== DESCRIPTION OF THE TASK ==
Can you condense the paragraph in the snow-day excerpt below that begins "After hopping in the Titan" into a short list that keeps its main facts?

== DOCUMENT EXCERPT ==

▶

We actually went to the Airstream early afternoon, relaxed and watched some movies, fully intending to hike around the rocks later...until a 4 o'clock phone call from Dina asking how the roads were, seeing as they were urging parents to immediately pick up their children, and work places letting their employees go home early because of the icy roads...and she needed to get into town and safely home asap.


We decided the hiking would be off for the time being, seeing as the snow was coming down in earnest...

Even the flamingos were covered.


After hopping in the Titan and running to Fry's for some vegan pot pies (which were very good, and perfect for the weather..and besides, who doesn't like a bit of fun snow driving drama with a seasoned New Hampshire driver?) Rich decided that he would not let me drive home because the roads were horrible. The other drivers were horrible as well...so, it was safer to stay at the Airstream.

◀

== DATA SHOWN ==

▶

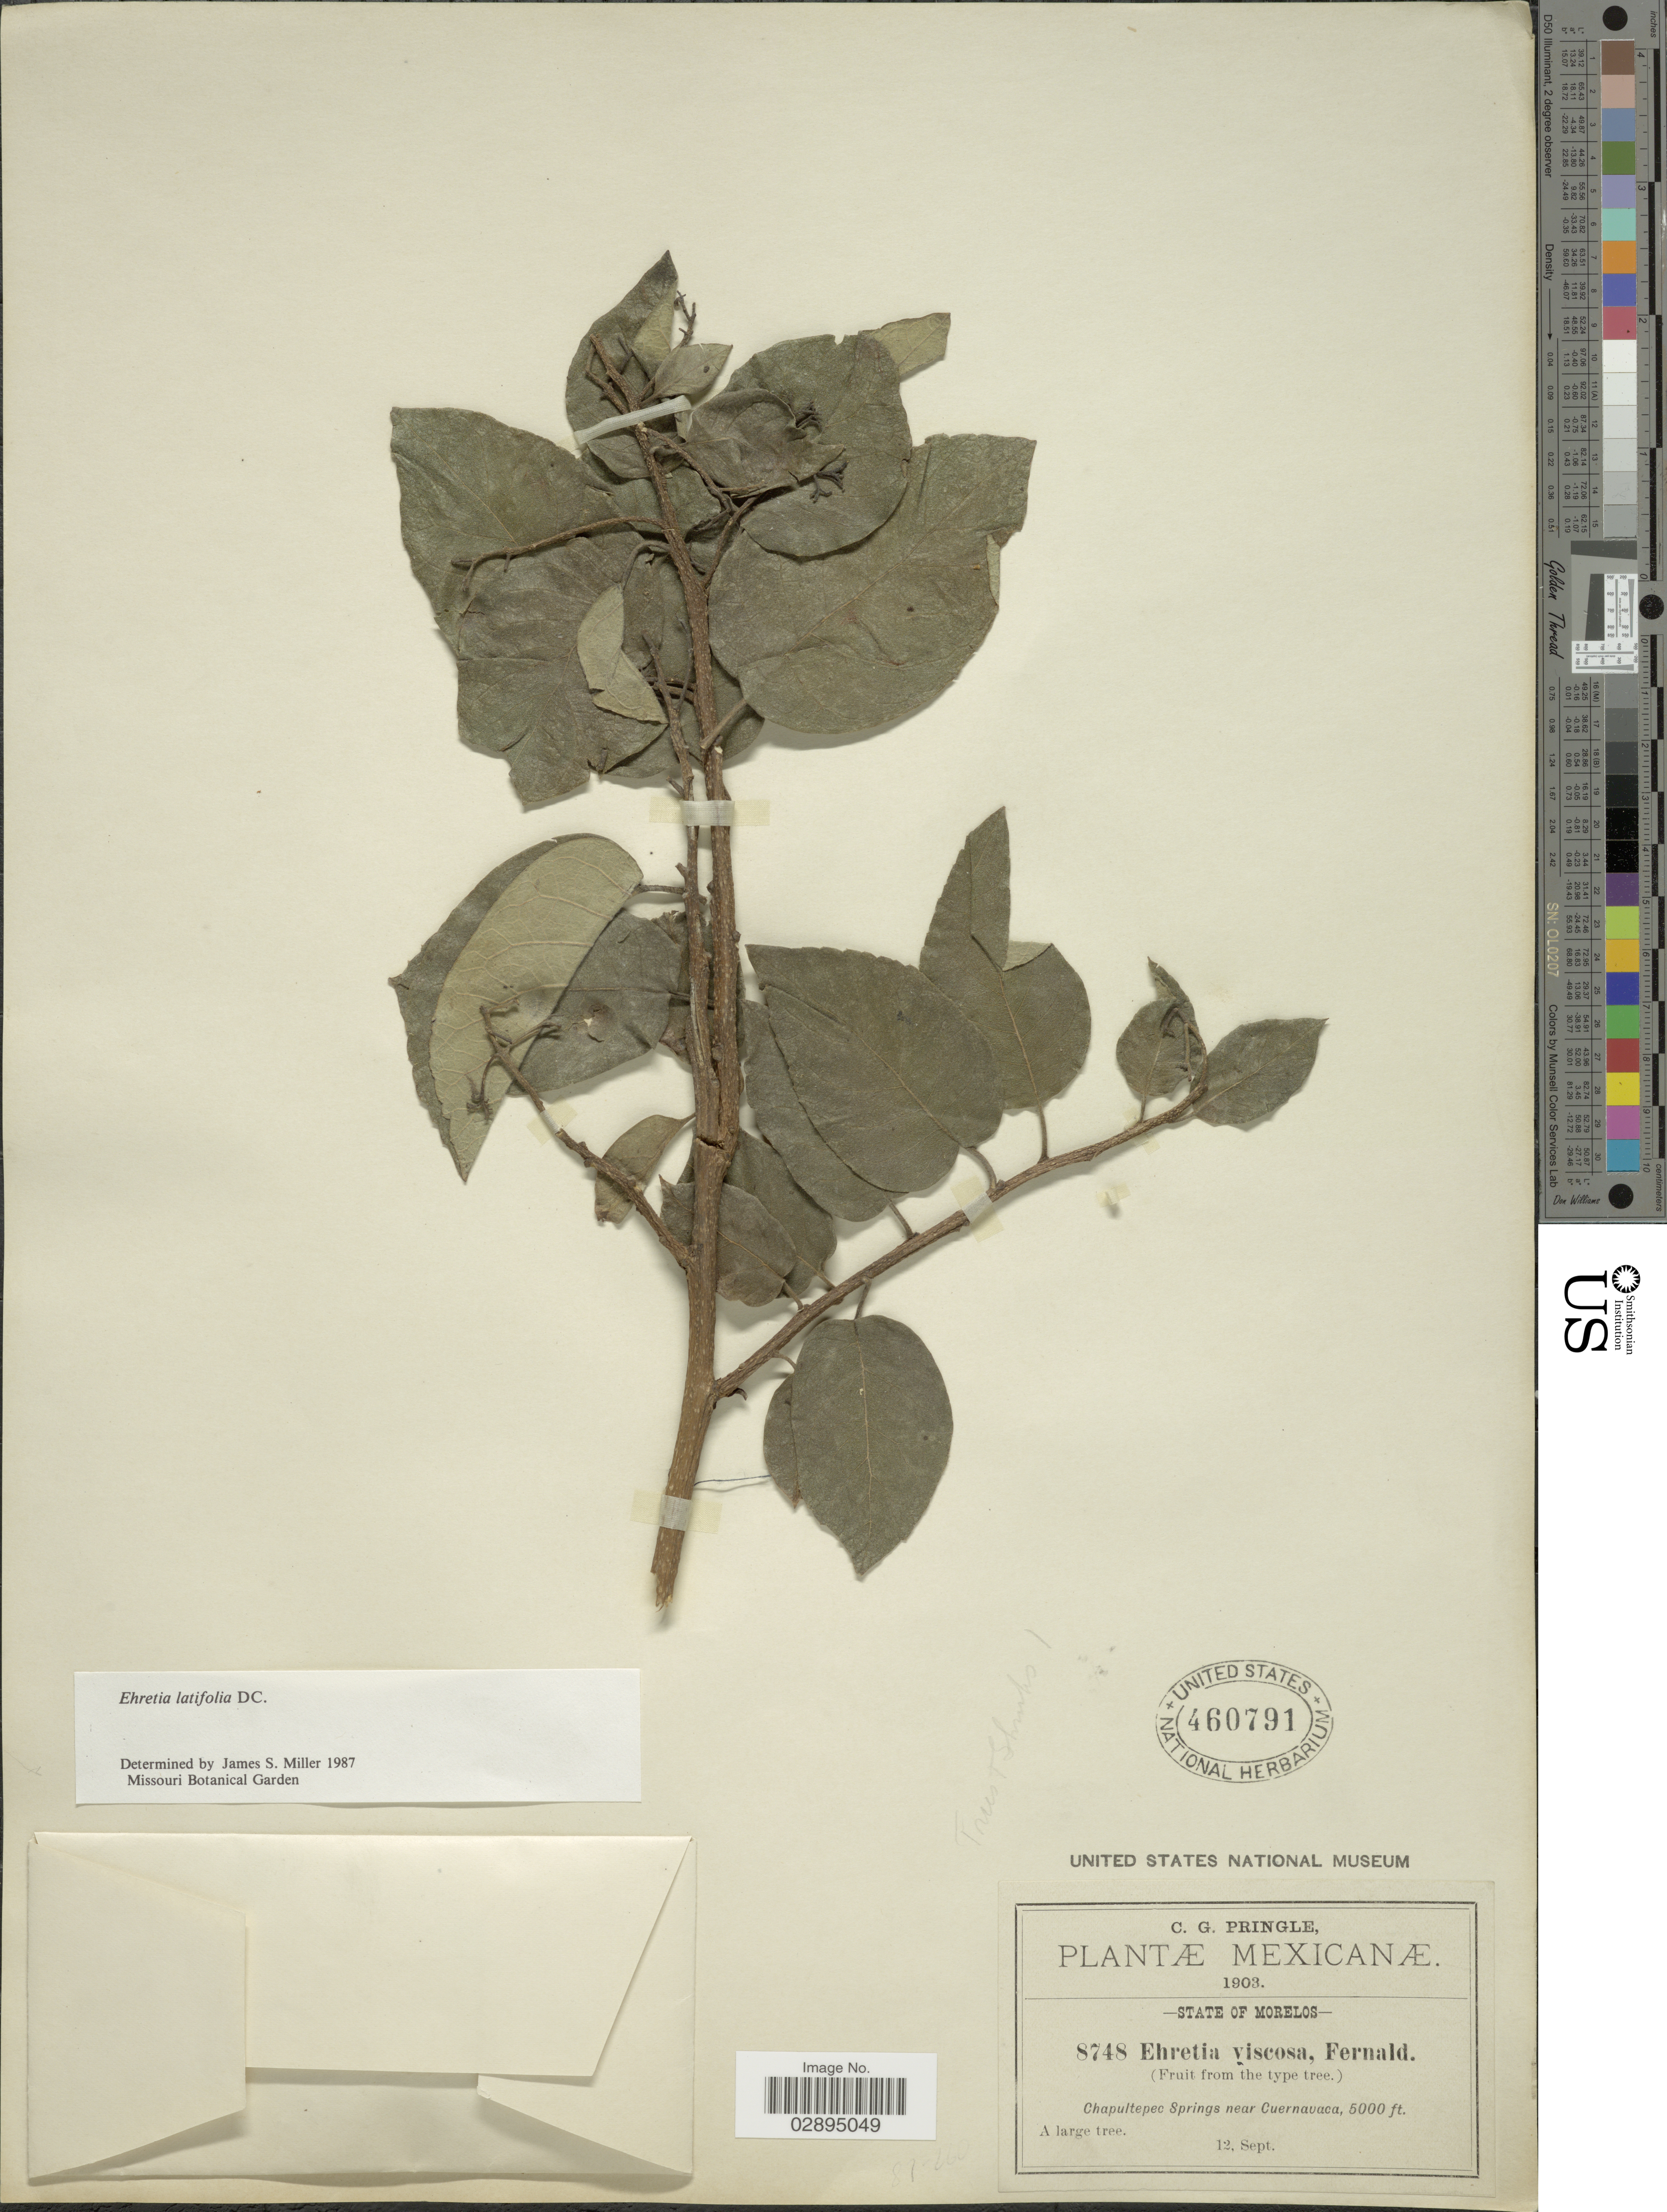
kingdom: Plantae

◀
▶

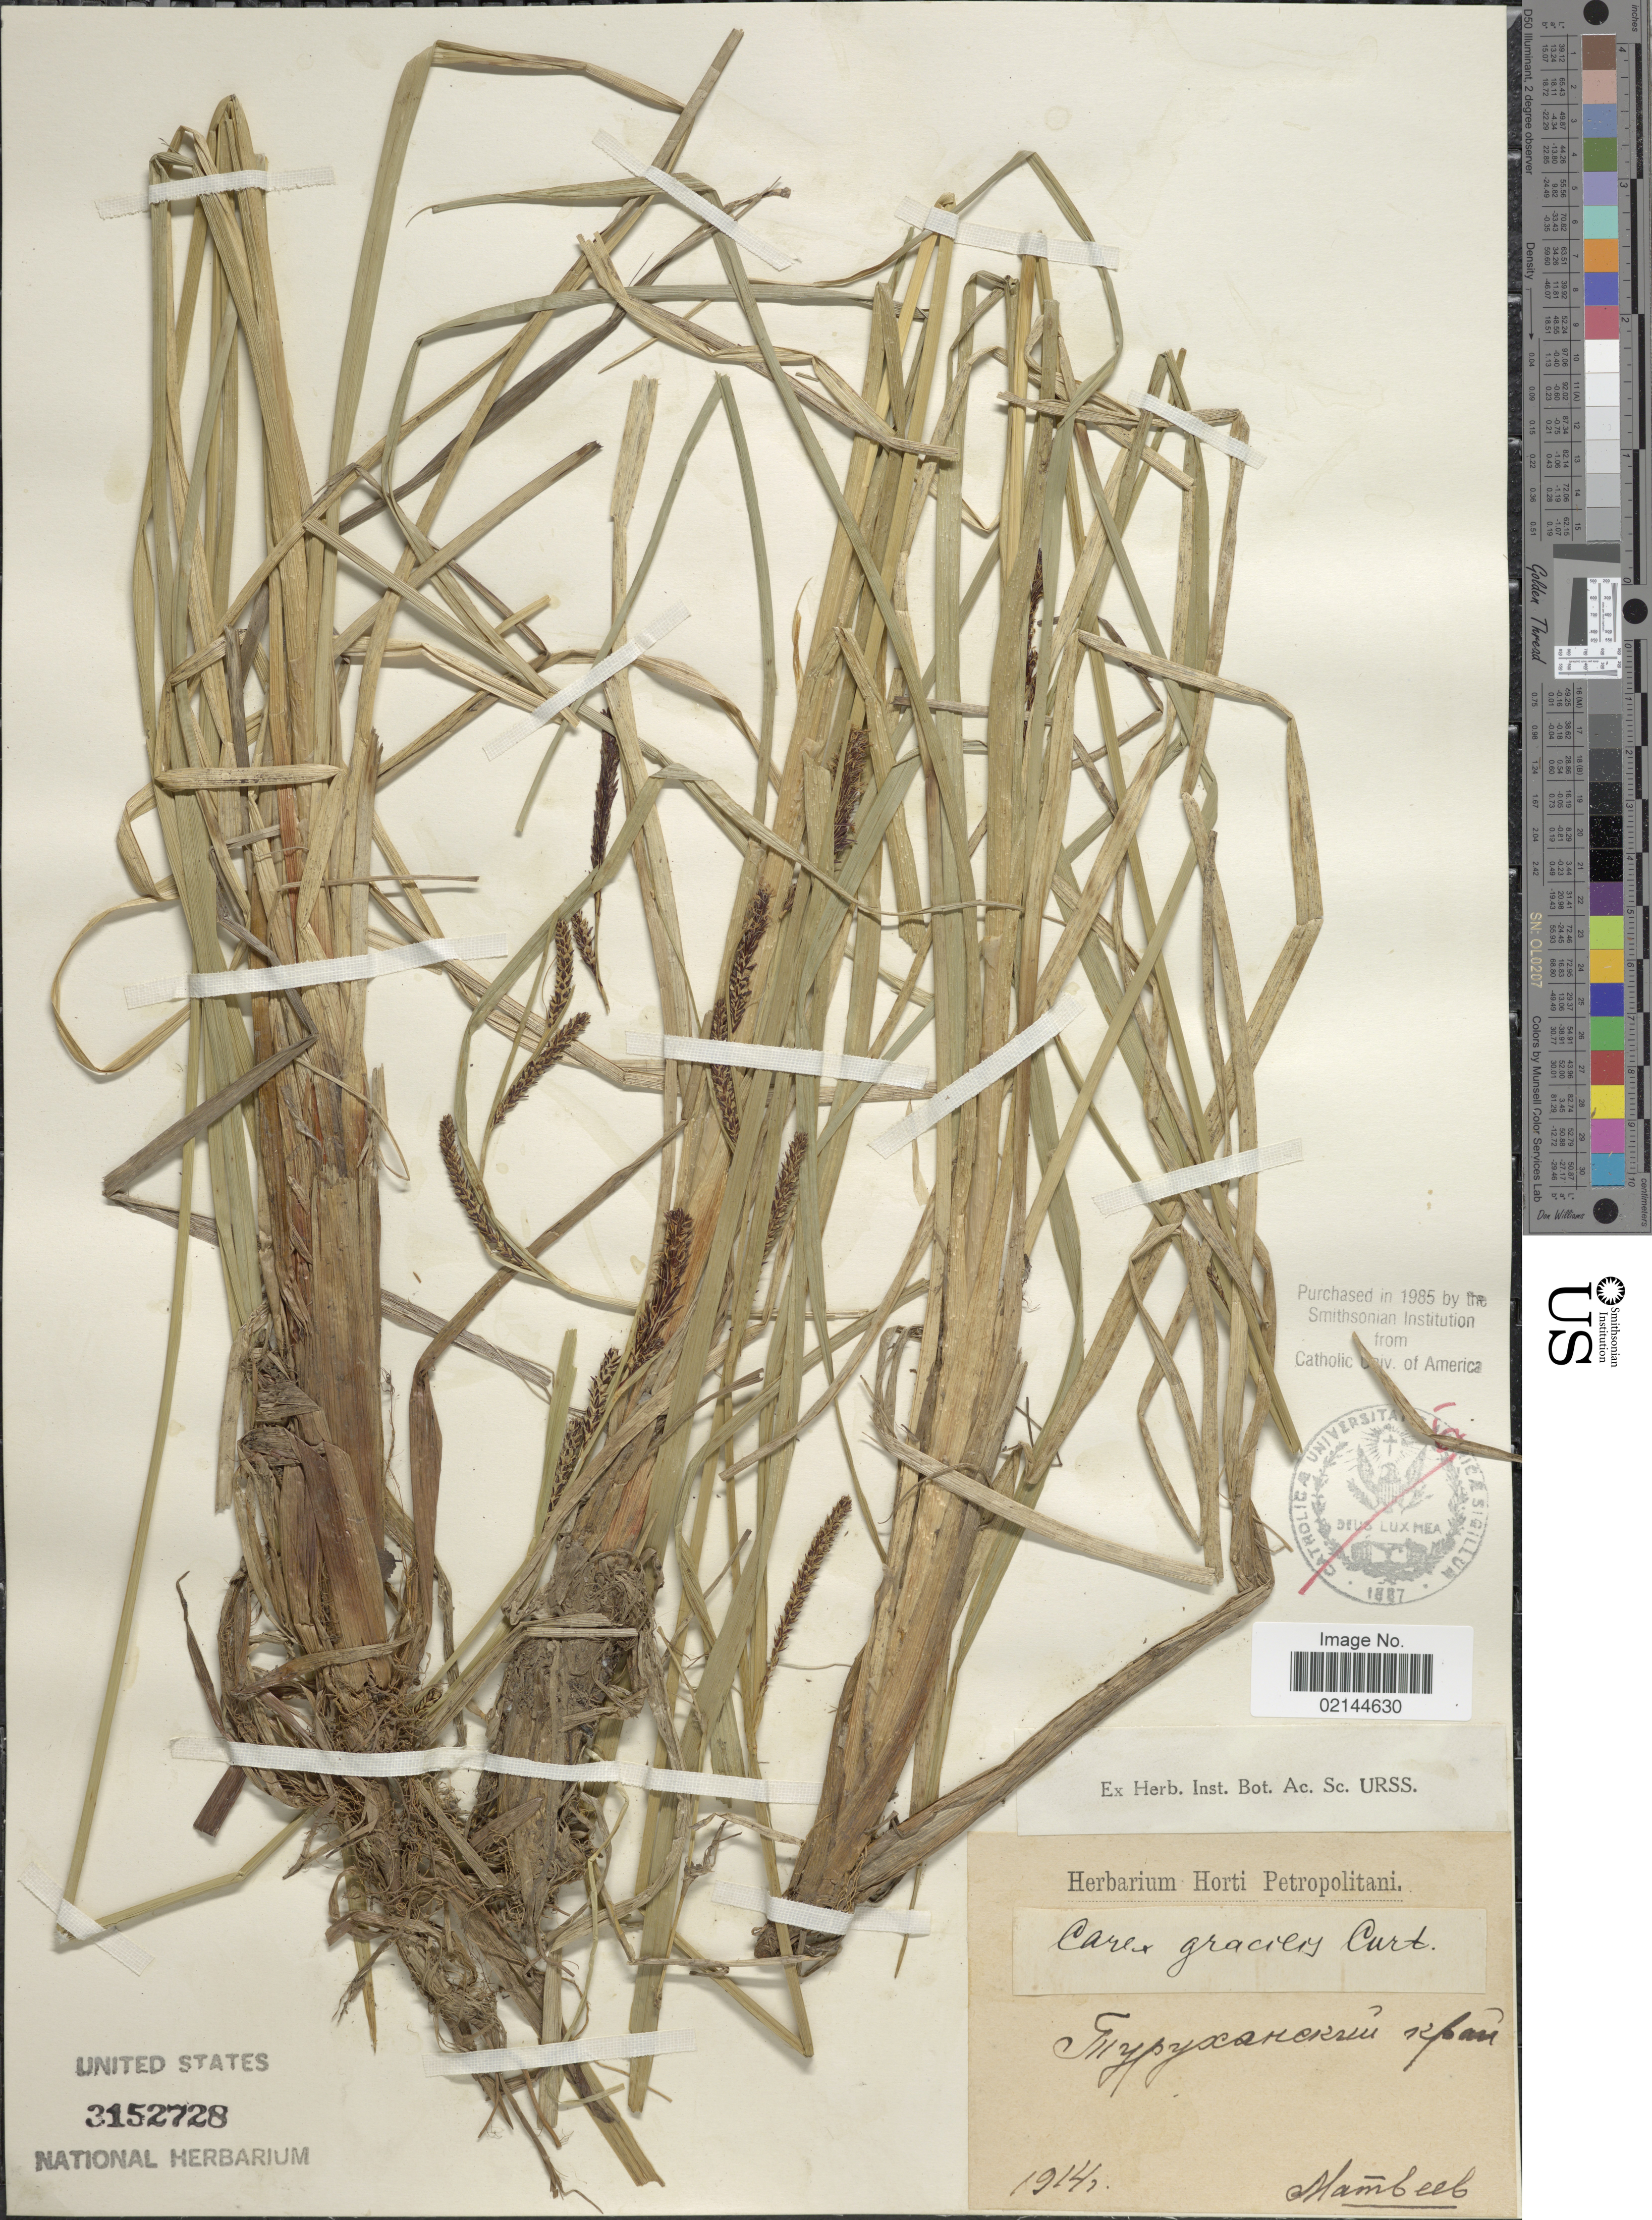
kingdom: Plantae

◀

== CORRECT OUTPUT ==
- They drove the Titan to Fry's for vegan pot pies, which were very good and suited the weather.
- Rich would not let the writer drive home because the roads were horrible.
- The other drivers were also horrible.
- Staying at the Airstream was the safer choice.